Le juge Tournaire accable Sarkozy
RENVOI EN CORRECTIONNELLE
Le juge d’instruction Serge Tournaire, qui vient de décider de renvoyer Nicolas Sarkozy devant un tribunal correctionnel pour financement illégal de campagne électorale, ne plaisante pas avec l’éthique de la responsabilité. Ni ses conséquences pénales. D’après l’ordonnance que « l’Obs » a pu consulter, qui préconise le renvoi de 14 personnes dans l’affaire des dépassements des comptes de campagne de Nicolas Sarkozy en 2012, l’ancien candidat ne pouvait ignorer les dérapages faramineux entraînés par ses dépenses, notamment de meetings.
« Plus que quiconque [Nicolas Sarkozy] était supposé connaître, respecter et faire appliquer par ses équipes les dispositions légales en la matière, commence le juge, dans un paragraphe entièrement consacré à l’ancien président de la République. Même si ses fonctions de chef de l’Etat accaparaient une partie de son temps, l’autorité de Nicolas Sarkozy, son expérience politique et l’enjeu que représentait pour lui sa nouvelle candidature à la fonction suprême rendent peu crédible l’hypothèse d’un candidat déconnecté de sa campagne, laissant ses équipes ou son parti et ses dirigeants agir en dehors de lui et décider de tout à sa place. »
En d’autres termes, les explications de Nicolas Sarkozy lors de sa mise en examen – il a dit ne pas se soucier des dépenses de meetings et de sa campagne en général pour se consacrer à son programme et à sa victoire – n’ont pas convaincu le magistrat. « Il a incontestablement bénéficié des fraudes révélées par l’enquête qui lui ont permis de
disposer lors de sa campagne de 2012 de moyens bien supérieurs à ce que la loi autorisait, sans subir de sanctions en proportion
avec les montants dissimulés. » Rappelons que les dépassements découverts au cours de l’enquête sont de 25 millions d’euros pour une enveloppe de dépenses autorisées de 22,5 millions d’euros.
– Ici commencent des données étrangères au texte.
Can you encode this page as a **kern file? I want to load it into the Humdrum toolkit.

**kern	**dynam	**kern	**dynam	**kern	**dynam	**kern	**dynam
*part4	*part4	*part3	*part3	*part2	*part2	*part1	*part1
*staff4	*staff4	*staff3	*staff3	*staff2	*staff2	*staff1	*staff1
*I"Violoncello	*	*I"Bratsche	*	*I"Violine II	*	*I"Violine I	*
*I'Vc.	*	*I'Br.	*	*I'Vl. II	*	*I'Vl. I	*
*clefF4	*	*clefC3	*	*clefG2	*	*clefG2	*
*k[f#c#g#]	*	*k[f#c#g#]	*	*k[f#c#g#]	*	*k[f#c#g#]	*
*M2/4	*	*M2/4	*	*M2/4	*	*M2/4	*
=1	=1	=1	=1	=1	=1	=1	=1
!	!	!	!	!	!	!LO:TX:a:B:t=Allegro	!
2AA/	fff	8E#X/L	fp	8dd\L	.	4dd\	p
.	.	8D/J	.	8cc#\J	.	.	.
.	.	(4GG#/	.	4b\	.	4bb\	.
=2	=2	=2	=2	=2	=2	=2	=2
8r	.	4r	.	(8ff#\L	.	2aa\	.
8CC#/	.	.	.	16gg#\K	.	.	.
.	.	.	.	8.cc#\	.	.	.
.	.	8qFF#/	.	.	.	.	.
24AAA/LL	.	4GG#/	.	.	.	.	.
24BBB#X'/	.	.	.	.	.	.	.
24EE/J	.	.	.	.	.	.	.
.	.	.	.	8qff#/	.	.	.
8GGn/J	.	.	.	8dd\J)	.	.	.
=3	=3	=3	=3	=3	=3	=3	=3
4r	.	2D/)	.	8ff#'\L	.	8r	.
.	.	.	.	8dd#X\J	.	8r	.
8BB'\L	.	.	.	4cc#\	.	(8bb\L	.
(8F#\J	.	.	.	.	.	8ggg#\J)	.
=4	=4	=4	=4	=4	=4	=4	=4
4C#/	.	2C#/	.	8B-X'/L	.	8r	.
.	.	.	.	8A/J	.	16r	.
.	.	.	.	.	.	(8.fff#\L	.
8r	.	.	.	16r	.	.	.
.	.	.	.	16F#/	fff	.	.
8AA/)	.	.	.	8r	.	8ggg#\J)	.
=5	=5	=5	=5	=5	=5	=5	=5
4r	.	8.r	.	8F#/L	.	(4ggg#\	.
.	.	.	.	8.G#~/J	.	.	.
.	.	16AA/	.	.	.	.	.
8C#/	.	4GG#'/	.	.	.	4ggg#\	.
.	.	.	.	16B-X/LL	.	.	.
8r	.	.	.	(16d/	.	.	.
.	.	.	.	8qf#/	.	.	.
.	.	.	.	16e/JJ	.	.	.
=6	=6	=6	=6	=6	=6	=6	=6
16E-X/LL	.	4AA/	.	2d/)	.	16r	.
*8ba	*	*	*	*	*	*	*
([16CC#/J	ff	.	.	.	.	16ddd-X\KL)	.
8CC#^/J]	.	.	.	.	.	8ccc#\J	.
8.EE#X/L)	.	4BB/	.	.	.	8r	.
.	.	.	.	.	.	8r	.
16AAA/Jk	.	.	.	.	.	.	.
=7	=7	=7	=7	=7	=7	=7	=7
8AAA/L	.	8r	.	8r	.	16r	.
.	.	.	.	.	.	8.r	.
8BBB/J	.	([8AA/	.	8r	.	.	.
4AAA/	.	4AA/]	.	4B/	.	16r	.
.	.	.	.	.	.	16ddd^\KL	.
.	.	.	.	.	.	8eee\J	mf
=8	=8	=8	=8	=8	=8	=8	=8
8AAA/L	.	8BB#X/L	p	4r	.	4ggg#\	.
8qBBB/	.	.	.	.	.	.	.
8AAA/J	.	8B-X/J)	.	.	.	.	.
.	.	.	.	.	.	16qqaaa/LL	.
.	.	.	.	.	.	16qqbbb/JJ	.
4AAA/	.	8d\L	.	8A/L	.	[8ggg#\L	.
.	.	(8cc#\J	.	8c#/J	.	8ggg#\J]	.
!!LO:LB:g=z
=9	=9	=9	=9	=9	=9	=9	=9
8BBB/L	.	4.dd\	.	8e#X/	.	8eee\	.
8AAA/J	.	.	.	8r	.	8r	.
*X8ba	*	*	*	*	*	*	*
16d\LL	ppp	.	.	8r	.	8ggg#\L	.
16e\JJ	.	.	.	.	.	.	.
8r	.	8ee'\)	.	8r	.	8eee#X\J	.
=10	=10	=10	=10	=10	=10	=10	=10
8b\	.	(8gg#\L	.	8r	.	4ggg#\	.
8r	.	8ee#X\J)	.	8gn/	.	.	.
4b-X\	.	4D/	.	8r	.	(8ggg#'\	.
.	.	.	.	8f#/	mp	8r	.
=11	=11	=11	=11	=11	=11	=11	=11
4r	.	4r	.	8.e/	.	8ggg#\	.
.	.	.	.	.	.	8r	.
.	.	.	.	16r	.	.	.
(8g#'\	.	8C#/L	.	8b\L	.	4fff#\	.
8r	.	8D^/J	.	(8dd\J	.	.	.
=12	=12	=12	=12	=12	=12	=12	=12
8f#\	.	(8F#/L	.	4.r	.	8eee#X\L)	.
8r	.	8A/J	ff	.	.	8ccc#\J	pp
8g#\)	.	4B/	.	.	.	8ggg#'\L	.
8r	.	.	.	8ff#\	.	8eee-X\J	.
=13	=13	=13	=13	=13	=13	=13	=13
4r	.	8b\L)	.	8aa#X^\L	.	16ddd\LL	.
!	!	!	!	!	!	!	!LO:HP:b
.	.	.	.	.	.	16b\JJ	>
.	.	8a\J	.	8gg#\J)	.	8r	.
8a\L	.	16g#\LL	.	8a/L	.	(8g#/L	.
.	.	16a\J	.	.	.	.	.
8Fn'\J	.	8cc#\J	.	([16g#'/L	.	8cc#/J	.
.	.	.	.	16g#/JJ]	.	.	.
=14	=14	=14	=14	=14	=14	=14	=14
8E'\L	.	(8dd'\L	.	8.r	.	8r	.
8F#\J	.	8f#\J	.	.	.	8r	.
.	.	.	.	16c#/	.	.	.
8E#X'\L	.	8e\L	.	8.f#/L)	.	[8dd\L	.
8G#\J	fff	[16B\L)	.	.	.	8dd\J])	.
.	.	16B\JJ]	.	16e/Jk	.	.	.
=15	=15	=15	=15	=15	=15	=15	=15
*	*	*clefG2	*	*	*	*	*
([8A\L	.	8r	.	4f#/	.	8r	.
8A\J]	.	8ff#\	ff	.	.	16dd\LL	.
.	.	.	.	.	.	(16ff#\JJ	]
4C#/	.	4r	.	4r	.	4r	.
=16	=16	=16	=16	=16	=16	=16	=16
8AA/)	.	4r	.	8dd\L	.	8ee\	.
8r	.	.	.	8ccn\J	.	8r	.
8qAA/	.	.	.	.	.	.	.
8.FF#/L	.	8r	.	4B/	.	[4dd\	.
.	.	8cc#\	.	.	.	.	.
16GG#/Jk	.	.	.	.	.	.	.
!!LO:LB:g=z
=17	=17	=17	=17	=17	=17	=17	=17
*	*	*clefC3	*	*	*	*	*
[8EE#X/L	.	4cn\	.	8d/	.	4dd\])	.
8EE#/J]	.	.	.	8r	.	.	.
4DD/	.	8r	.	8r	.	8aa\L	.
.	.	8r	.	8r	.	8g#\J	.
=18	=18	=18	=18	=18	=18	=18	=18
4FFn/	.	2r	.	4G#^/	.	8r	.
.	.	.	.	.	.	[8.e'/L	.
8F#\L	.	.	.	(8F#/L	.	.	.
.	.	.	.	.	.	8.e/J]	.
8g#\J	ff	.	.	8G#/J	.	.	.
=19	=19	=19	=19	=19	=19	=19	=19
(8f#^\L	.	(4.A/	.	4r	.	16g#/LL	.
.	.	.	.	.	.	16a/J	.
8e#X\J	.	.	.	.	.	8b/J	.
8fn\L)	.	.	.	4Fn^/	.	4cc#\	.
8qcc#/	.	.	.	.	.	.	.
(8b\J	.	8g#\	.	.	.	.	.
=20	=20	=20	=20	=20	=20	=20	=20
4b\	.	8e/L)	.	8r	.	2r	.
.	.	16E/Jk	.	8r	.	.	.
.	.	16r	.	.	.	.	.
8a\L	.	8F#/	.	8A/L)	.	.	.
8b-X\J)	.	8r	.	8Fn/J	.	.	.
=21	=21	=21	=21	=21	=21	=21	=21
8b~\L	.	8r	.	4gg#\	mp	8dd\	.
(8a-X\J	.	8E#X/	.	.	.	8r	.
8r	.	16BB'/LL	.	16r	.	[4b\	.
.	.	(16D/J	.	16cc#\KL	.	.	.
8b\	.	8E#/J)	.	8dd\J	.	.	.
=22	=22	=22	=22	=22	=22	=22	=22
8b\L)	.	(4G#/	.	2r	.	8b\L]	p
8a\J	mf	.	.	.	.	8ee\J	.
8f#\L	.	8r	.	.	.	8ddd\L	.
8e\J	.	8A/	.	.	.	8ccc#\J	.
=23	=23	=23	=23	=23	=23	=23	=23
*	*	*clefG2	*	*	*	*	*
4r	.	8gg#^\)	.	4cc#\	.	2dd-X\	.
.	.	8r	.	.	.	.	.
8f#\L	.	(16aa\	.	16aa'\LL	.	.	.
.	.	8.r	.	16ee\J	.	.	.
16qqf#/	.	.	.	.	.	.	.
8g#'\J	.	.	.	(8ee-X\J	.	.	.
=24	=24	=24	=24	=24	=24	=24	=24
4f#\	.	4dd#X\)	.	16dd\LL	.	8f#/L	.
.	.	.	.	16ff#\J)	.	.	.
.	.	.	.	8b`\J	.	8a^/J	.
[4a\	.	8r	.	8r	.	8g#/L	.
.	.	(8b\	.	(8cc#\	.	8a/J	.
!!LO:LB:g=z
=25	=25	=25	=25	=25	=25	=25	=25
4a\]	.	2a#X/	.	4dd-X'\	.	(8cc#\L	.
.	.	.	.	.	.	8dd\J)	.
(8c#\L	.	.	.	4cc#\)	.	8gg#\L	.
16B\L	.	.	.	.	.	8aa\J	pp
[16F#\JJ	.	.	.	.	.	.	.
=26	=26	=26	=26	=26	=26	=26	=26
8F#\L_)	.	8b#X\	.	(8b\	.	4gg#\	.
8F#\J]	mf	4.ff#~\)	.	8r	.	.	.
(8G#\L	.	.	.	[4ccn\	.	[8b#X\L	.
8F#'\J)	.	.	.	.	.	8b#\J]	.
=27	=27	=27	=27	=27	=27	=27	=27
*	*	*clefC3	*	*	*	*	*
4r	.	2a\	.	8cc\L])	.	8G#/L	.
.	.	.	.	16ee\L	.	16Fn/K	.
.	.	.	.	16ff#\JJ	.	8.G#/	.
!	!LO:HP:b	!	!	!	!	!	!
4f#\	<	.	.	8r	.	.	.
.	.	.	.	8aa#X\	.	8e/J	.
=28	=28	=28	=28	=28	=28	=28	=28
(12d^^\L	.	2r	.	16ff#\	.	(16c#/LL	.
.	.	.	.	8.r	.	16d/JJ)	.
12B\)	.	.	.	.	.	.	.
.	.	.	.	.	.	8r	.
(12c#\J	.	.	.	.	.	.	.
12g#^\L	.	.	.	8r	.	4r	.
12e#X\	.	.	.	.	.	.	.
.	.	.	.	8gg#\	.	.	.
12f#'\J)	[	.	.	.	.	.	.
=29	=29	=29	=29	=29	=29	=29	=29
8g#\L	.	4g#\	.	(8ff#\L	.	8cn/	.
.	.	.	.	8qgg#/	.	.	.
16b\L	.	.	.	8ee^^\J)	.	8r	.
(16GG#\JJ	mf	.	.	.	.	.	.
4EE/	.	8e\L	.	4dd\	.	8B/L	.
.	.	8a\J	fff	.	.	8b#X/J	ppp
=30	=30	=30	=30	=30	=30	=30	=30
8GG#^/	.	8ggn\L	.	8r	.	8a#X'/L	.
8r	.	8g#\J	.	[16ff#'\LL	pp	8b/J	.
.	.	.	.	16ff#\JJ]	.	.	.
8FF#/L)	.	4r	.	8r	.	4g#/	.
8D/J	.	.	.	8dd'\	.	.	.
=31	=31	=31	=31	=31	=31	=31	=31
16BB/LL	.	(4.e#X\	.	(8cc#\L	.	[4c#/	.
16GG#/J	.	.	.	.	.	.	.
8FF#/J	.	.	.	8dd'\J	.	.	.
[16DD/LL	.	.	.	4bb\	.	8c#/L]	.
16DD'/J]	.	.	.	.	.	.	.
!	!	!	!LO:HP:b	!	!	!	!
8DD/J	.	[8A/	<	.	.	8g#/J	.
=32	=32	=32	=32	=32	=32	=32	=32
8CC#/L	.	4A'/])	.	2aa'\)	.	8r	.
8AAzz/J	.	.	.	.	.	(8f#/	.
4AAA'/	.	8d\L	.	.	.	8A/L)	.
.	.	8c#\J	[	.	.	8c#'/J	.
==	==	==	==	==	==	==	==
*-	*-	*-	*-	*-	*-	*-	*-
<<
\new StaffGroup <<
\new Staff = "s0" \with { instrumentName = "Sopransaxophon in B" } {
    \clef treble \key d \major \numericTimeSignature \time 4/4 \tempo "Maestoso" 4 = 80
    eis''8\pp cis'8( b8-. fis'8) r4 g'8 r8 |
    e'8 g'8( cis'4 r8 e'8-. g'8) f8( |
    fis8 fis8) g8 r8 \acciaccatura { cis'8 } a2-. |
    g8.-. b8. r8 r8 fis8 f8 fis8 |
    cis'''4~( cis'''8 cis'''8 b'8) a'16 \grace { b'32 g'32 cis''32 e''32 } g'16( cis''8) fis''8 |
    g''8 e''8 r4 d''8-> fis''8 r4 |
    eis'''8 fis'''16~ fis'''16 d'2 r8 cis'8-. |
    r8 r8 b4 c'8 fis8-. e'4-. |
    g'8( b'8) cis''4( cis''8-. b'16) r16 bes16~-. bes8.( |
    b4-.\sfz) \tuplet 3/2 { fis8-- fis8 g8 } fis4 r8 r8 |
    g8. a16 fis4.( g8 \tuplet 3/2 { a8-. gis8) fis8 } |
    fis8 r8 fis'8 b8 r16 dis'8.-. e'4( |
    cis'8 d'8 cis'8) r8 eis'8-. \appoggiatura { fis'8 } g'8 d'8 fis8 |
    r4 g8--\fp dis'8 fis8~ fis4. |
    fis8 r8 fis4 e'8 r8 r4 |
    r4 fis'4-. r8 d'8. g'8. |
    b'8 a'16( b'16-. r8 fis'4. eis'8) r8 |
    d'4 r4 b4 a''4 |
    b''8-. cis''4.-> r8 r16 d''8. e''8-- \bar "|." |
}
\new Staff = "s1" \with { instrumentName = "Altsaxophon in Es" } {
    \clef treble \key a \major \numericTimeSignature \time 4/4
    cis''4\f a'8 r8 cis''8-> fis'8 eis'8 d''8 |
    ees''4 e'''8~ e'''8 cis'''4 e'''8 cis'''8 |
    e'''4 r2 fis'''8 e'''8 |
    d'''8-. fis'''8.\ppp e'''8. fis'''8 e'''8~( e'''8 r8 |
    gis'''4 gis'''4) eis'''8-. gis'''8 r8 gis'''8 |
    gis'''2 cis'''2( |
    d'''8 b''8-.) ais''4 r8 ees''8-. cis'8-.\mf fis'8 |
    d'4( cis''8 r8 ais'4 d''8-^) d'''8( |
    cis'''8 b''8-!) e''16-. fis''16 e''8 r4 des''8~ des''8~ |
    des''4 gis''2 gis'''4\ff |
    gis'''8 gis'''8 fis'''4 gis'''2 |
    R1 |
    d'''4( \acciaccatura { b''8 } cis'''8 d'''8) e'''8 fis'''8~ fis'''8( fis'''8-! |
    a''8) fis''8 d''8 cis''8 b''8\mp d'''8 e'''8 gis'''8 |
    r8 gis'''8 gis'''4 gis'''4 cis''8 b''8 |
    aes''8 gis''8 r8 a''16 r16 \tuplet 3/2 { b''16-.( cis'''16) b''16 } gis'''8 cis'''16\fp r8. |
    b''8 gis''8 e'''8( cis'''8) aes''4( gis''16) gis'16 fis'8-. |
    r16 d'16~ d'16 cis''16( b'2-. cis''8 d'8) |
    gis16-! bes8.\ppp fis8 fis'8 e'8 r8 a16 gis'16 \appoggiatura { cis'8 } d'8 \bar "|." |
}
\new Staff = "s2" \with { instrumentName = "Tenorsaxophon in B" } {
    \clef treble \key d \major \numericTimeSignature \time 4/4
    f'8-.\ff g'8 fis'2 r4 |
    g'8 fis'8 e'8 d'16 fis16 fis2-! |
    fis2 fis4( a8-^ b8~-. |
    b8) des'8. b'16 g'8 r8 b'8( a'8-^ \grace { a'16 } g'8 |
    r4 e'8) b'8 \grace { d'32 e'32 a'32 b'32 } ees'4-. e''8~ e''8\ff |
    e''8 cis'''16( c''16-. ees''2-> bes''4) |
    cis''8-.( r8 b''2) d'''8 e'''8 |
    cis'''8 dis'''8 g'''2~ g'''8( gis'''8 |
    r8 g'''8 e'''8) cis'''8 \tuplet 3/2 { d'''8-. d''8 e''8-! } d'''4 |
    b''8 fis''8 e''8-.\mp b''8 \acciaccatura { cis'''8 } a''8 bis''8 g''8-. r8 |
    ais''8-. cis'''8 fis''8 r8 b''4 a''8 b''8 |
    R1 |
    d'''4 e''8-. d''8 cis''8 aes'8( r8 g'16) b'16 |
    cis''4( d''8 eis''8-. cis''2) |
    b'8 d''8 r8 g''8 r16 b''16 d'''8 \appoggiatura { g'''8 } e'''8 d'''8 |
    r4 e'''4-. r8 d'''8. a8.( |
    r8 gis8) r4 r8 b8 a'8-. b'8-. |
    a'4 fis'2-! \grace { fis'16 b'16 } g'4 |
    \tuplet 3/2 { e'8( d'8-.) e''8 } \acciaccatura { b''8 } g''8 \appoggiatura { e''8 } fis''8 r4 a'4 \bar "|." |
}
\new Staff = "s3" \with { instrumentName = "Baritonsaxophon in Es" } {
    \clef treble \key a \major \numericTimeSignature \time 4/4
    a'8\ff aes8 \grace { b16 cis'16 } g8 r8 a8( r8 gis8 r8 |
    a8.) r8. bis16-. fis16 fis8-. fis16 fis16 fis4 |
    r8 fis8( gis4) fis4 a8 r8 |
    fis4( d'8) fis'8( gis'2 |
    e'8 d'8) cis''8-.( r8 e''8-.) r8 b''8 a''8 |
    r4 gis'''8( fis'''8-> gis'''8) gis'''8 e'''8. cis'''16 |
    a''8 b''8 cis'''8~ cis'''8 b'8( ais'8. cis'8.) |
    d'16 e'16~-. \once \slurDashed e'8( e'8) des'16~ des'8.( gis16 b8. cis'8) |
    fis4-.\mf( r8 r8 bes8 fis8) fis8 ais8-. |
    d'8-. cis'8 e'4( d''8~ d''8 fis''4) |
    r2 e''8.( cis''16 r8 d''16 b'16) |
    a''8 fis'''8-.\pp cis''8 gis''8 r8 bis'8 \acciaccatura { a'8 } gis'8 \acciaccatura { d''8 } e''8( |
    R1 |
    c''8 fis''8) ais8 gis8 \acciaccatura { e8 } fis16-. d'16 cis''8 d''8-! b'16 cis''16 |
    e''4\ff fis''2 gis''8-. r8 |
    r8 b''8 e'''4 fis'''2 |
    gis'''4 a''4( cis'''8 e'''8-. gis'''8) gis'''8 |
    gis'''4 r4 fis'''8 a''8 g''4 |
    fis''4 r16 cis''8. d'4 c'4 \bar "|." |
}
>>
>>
Une note transmise par les expertscomptables de la campagne en mars 2012, et alertant sur de possibles dépassements, est l’un des points retenus par Serge Tournaire pour justifier le renvoi du candidat. Ce message avait été reçu par Guillaume Lambert, directeur de la campagne de Nicolas Sarkozy et son ancien directeur de cabinet à l’Elysée. Le candidat avait expliqué ne pas en avoir eu connaissance, mais le juge estime cette hypothèse peu probable. C’est donc bien en connaissance de cause qu’il a continué à mener sa campagne via des « meetings spectaculaires et dispendieux », estime le magistrat.
Selon le juge Tournaire, rien n’indique que l’escroquerie visant à masquer les dépassements des comptes aurait été mise en place par Nicolas Sarkozy. Contrairement à d’autres protagonistes du dossier, l’ancien président n’est pas renvoyé pour faux ou escroquerie. Seul un des juges d’instruction en charge du dossier a signé l’ordonnance. Le second juge saisi, Renaud Van Ruymbeke, ne l’a pas signée. Cette spécificité permet aux personnes renvoyées, dont Nicolas Sarkozy, de faire appel de ce renvoi. La bataille de procédure peut donc être encore longue avant un éventuel procès.